Passing through the Croix Rouge Farm to the Ourcq River, Soldiers of the 165th Infantry believed the Germans to be in full retreat. When the New York Soldiers, the famous "Fighting 69th" Irish immigrants, crossed the river July 28, they learned that the Germans were far from gone.
"The Germans had blown up two bridges near Sergy; the stream was swollen with rains to a width of fourteen meters and a depth of four, and the men had to struggle through the little torrent," Thompkins wrote in his division history.
"Machine guns opened on them from Sergy directly in front and Meurcy Farm on the flank and the stream ran red with the blood of the Rainbow," he wrote.
The 165th Infantry crossed and established the first foothold on the eastern bank. By noon the other four regiments of the 42nd were established; Ohioans of the 166th on the extreme left, New Yorkers next, then the Alabamians of the 167th and on the extreme right the 168th from Iowa.
Just a few days after taking Croix Rouge Farm, the Alabama and Iowa regiments were again in heated combat.
"Once on the enemy's side of the Ourcq, Colonel Screws' men from Alabama and Colonel Bennett's men from Iowa rushed Sergy and took it. They were swept back to the riverbank by machine-gun blasts from the woods on the left.
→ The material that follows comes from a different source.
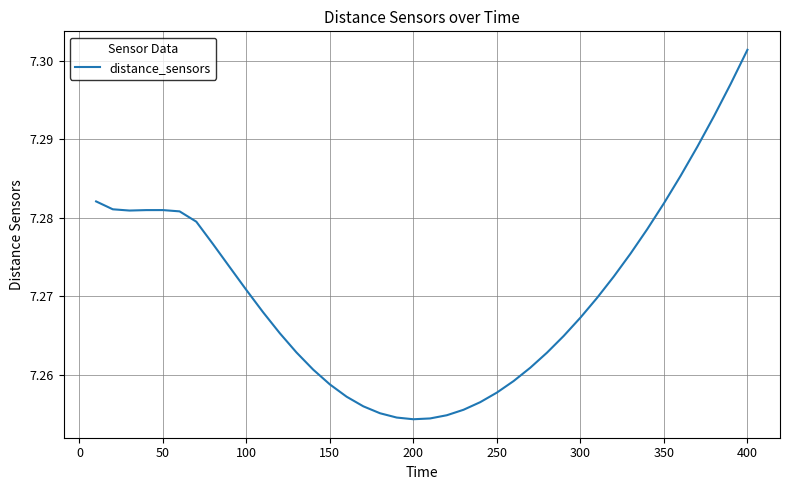

Reading right to left, extract all data points from this chart.

7.3	7.3	7.3	7.3	7.3	7.3	7.3	7.3	7.3	7.3	7.3	7.3	7.3	7.3	7.3	7.3	7.3	7.3	7.3	7.3	7.3	7.3	7.3	7.3	7.3	7.3	7.3	7.3	7.3	7.3	7.3	7.3	7.3	7.3	7.3	7.3	7.3	7.3	7.3	7.3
They rallied, rushed the village again, and this time ran into one of the best divisions in the German army, the Fourth Prussian Guards," Thompkins wrote.
"Americans who were at home then will remember the thrilling message of (French political leader) M. Andre Tardieu, who wrote -- "Today, American Soldiers met and defeated on the River Ourcq the best troops of the Prussian Guard,"" Thompkins wrote.
The battle would ebb and flow throughout July 28th and again on the 29th. Sergy would change hands seven times during the course of the battle before the Doughboys were forced back to the river bank.
With the 165th Infantry, losses were also staggering. After seizing their objective on July 28, Meurcy Farm, about a mile in from the river, the regiment was forced back to its crossing site on July 29 before launching a final attack to seize the heights over the Ourcq.
Among the dead in the ranks of the 69th on July 29 was Sgt. Joyce Kilmer, an intelligence analyst with the regimental headquarters and famous poet. He was killed by a sniper's bullet while conducting a reconnaissance with the 165th commander, Lt. Col. William Donovan.
Casualties for the Rainbow Division during its Champagne Defensive and attack to the Ourcq River cost the unit 184 officers and 5,469 men, or roughly one quarter of its entire strength. Replacements would arrive in August; newly trained draftees to bring the 42nd Division and its regiments back to full strength.
"No Soldiers in the world were more willing than the Americans to come to close quarters with the enemy and fight it out with bayonets," Thompkins wrote. "The difficulty the Rainbow was finding here on the Ourcq was in getting to close quarters without being killed or disabled. Rushing through the open up to the concealed German machine-guns in the hope of frightening the gunners into surrender, or of catching them off their guard, was sheer suicide."
The lessons and replacements would be needed, as the Rainbow would go back into combat on September 11. General Pershing had come to trust the division to achieve its combat objectives, and the Rainbow would be present for the first all-American offensive of WWI at St. Mihiel.
During the World War I centennial observance, the New York National Guard and New York State Division of Military and Naval Affairs will issue press releases noting key dates which impacted New Yorkers, based on information and artifacts provided by the New York State Military Museum in Saratoga Springs, N.Y.